Madeline Di Nonno, dressed in a spotted shirt, holds a mic to her face, she is mid-speech.

Madeline Di Nonno says two-thirds of the women surveyed who work in STEM today count Scully as a role model.

The survey also found women who watched more X-Files episodes had an increased likelihood of working in STEM fields.

“With medium and heavy viewers, 50 per cent were more likely to have worked in a STEM field because of how she was depicted,” Ms Di Nonno says.

“And among women who are familiar with the character, 91 per cent said that she was a role model for girls and women.

“Two-thirds of the women [surveyed] that work in STEM today say [Dana Scully] served as their role model.”

‘She was often the only one’

For Dr Ware, that representation was important – it was something missing in the real-life laboratories she worked in.

Scully was often the only woman in the labs – and that reflected reality.

Dana Scully leans on a doorframe staring to the side of the camera.

Agent Dana Scully worked in a male-dominated field, and that resonated with women in the real world. Photo: FOX

“When we pictured a scientist, we wouldn’t have pictured someone who looks like Scully,” she explains.

We would have pictured an Albert Einstein-type scientist, probably a white male.”

On top of the gender disparity, Dr Ware says there also “weren’t that many black women going into marine biology and entomology at UBC”.

But she says drawing attention to the lack of diversity in her laboratory would have been “very gauche” at the time.

“The impression that I got in the 90s [is that it] would have been inappropriate to ask, ‘Why is that? Why are there no other people of colour in this program?’ That would have been inappropriate to ask.”

Now, she says it’s much more common to discuss diversity in the field.

“As mentors, as advisors, as professors, when we talk about this with our lab, I think it breaks down some of the stigma,” she says.

According to the US Bureau of Labor Statistics, women make up only 28 per cent of the workforce in STEM fields.

It’s even worse in Australia, according to the federal government’s STEM Equity Monitor. It shows women accounted for just 14 per cent of people in STEM-qualified occupations in 2019, and women accounted for less than a third of the workforce in STEM fields of research in 2017.

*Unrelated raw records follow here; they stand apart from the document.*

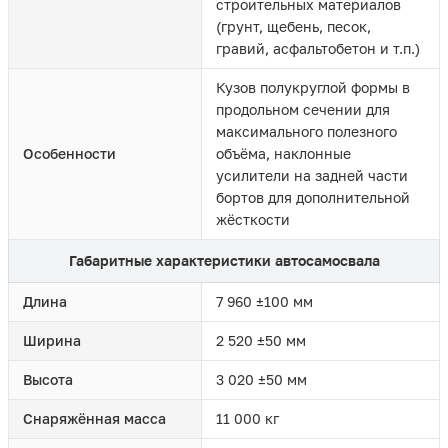
строительных материалов
(грунт, щебень, песок,
гравий, асфальтобетон и т.п.)
Кузов полукруглой формы в
продольном сечении для
максимального полезного
Особенности
объёма, наклонные
усилители на задней части
бортов для дополнительной
жёсткости
Габаритные характеристики автосамосвала
Длина
7 960 ±100 мм
Ширина
2 520 ±50 мм
Высота
3 020 ±50 мм
Снаряжённая масса
11 000 кг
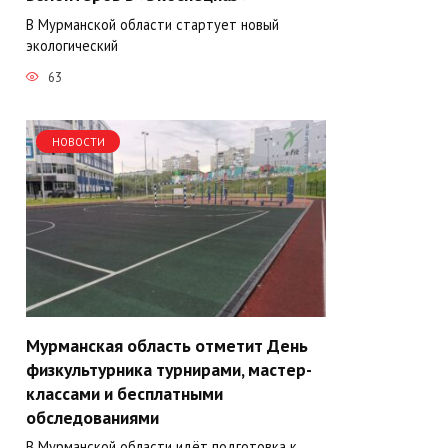
В Мурманской области стартует новый
экологический
63
НОВОСТИ
Мурманская область отметит День
физкультурника турнирами, мастер-
классами и бесплатными
обследованиями
В Мурманской области идёт подготовка к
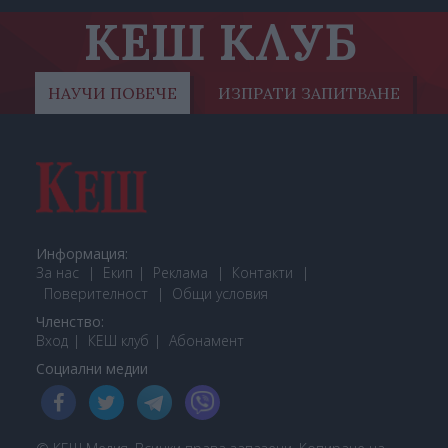
КЕШ КЛУБ
НАУЧИ ПОВЕЧЕ
ИЗПРАТИ ЗАПИТВАНЕ
Информация:
За нас
Екип
Реклама
Контакти
Поверителност
Общи условия
Членство:
Вход
КЕШ клуб
Або
намент
Социални медии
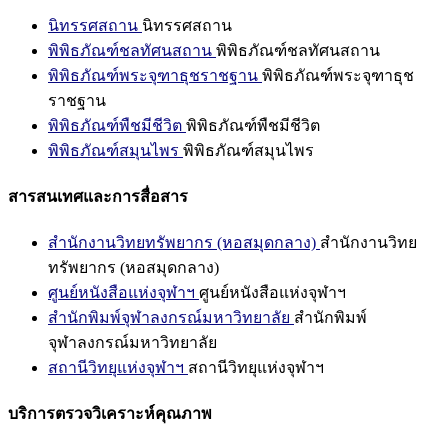
นิทรรศสถาน
นิทรรศสถาน
พิพิธภัณฑ์ชลทัศนสถาน
พิพิธภัณฑ์ชลทัศนสถาน
พิพิธภัณฑ์พระจุฑาธุชราชฐาน
พิพิธภัณฑ์พระจุฑาธุช
ราชฐาน
พิพิธภัณฑ์พืชมีชีวิต
พิพิธภัณฑ์พืชมีชีวิต
พิพิธภัณฑ์สมุนไพร
พิพิธภัณฑ์สมุนไพร
สารสนเทศและการสื่อสาร
สำนักงานวิทยทรัพยากร (หอสมุดกลาง)
สำนักงานวิทย
ทรัพยากร (หอสมุดกลาง)
ศูนย์หนังสือแห่งจุฬาฯ
ศูนย์หนังสือแห่งจุฬาฯ
สำนักพิมพ์จุฬาลงกรณ์มหาวิทยาลัย
สำนักพิมพ์
จุฬาลงกรณ์มหาวิทยาลัย
สถานีวิทยุแห่งจุฬาฯ
สถานีวิทยุแห่งจุฬาฯ
บริการตรวจวิเคราะห์คุณภาพ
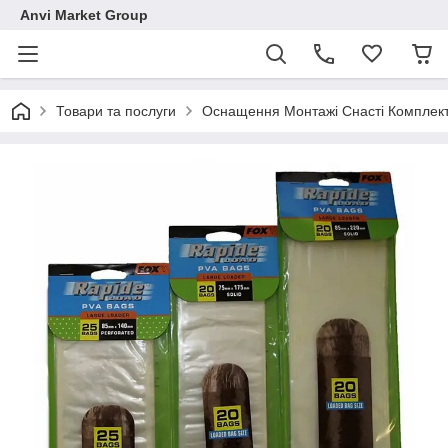
Anvi Market Group
Товари та послуги
Оснащення Монтажі Снасті Комплек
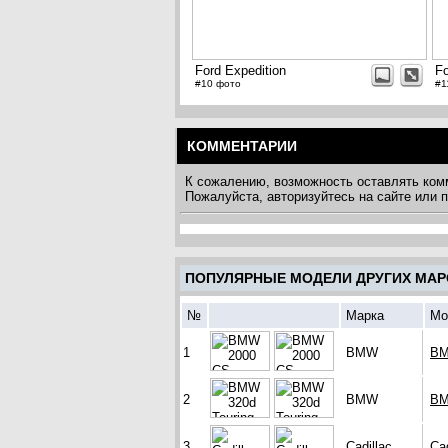
Ford Expedition
Fo
#10 фото
#1
КОММЕНТАРИИ
К сожалению, возможность оставлять ком
Пожалуйста, авторизуйтесь на сайте или
ПОПУЛЯРНЫЕ МОДЕЛИ ДРУГИХ МАР
№
Марка
Мо
1
BMW
BM
2
BMW
BM
3
Cadillac
Cad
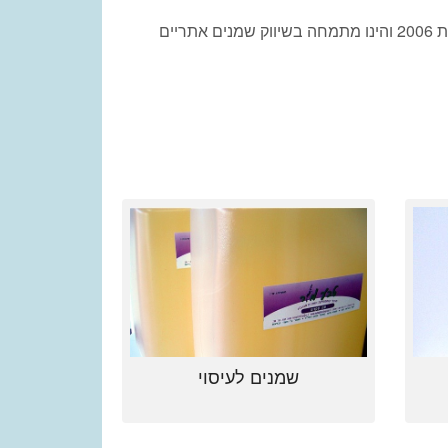
'טבע מור' הינו מותג שמנים ארומטיים אורגניים איכותיים המיוצר ומופק מצמחים שלהם סגולות מרפא. המותג הוקם בשנת 2006 והינו מתמחה בשיווק שמנים אתריים
שמנים לעיסוי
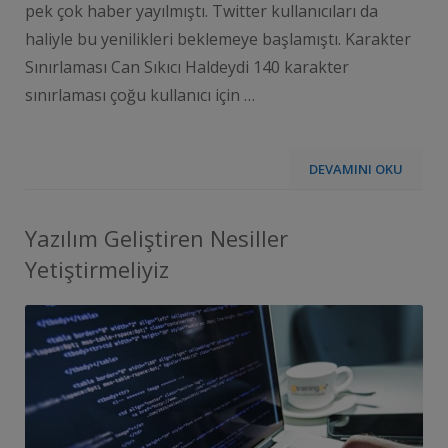
pek çok haber yayılmıştı. Twitter kullanıcıları da
haliyle bu yenilikleri beklemeye başlamıştı. Karakter
Sınırlaması Can Sıkıcı Haldeydi 140 karakter
sınırlaması çoğu kullanıcı için …
DEVAMINI OKU
Yazılım Geliştiren Nesiller
Yetiştirmeliyiz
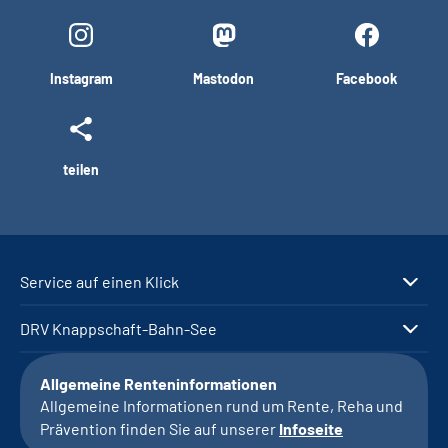
Instagram
Mastodon
Facebook
teilen
Service auf einen Klick
DRV Knappschaft-Bahn-See
Allgemeine Renteninformationen
Allgemeine Informationen rund um Rente, Reha und
Prävention finden Sie auf unserer
Infoseite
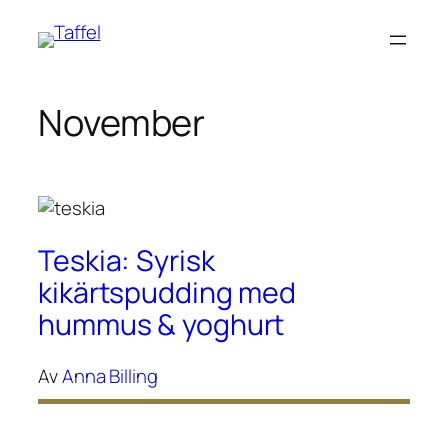
Hoppa
till
innehåll
November
Teskia: Syrisk
kikärtspudding med
hummus & yoghurt
Av
Anna Billing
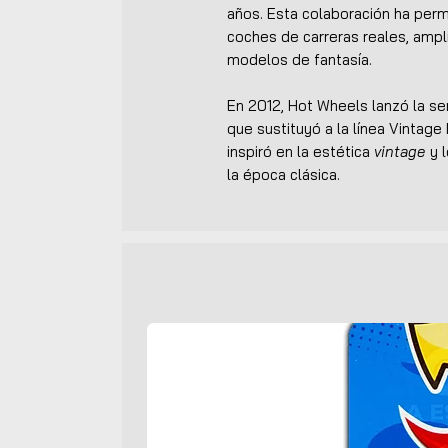
años. Esta colaboración ha perm
coches de carreras reales, ampl
modelos de fantasía.
En 2012, Hot Wheels lanzó la se
que sustituyó a la línea Vintage
inspiró en la estética
vintage
y l
la época clásica.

Although Dr Ware says men still outnumber women in the laboratory, she’s hopeful that greater representation in fictional form will expand the possibilities for future generations.

Now and then

Decades after Anderson first graced the small screen as Special Agent Dana Scully, modern films and television shows have given us a new generation of scientists and thinkers.

When she first saw 2018 science fantasy adventure film A Wrinkle in Time, Dr Ware remembers weeping at the depiction of star character Meg Murray, a young girl enchanted by science and math.

“I was crying because there was a black woman scientist as a lead in a movie. I had never experienced that in my entire life, having someone who looked like me as a scientist who was smart and who was figuring stuff out on a on a big screen,” she explains.

“It can really change your whole perception on what is possible when you get to see yourself reflected in those roles.”

What’s clear to me as a new fan, just past the 110th episode, is how hopeful The X-Files is, even decades after it was made.

This is a series that takes us on a fearless journey into the great unknown, to solve the impossible mysteries of the universe.

When it’s down to the wire, it’s Scully’s resilience that sees her persevere despite the odds – which is a fitting takeaway for the pandemic we’re now in.

At least, that’s what I want to believe.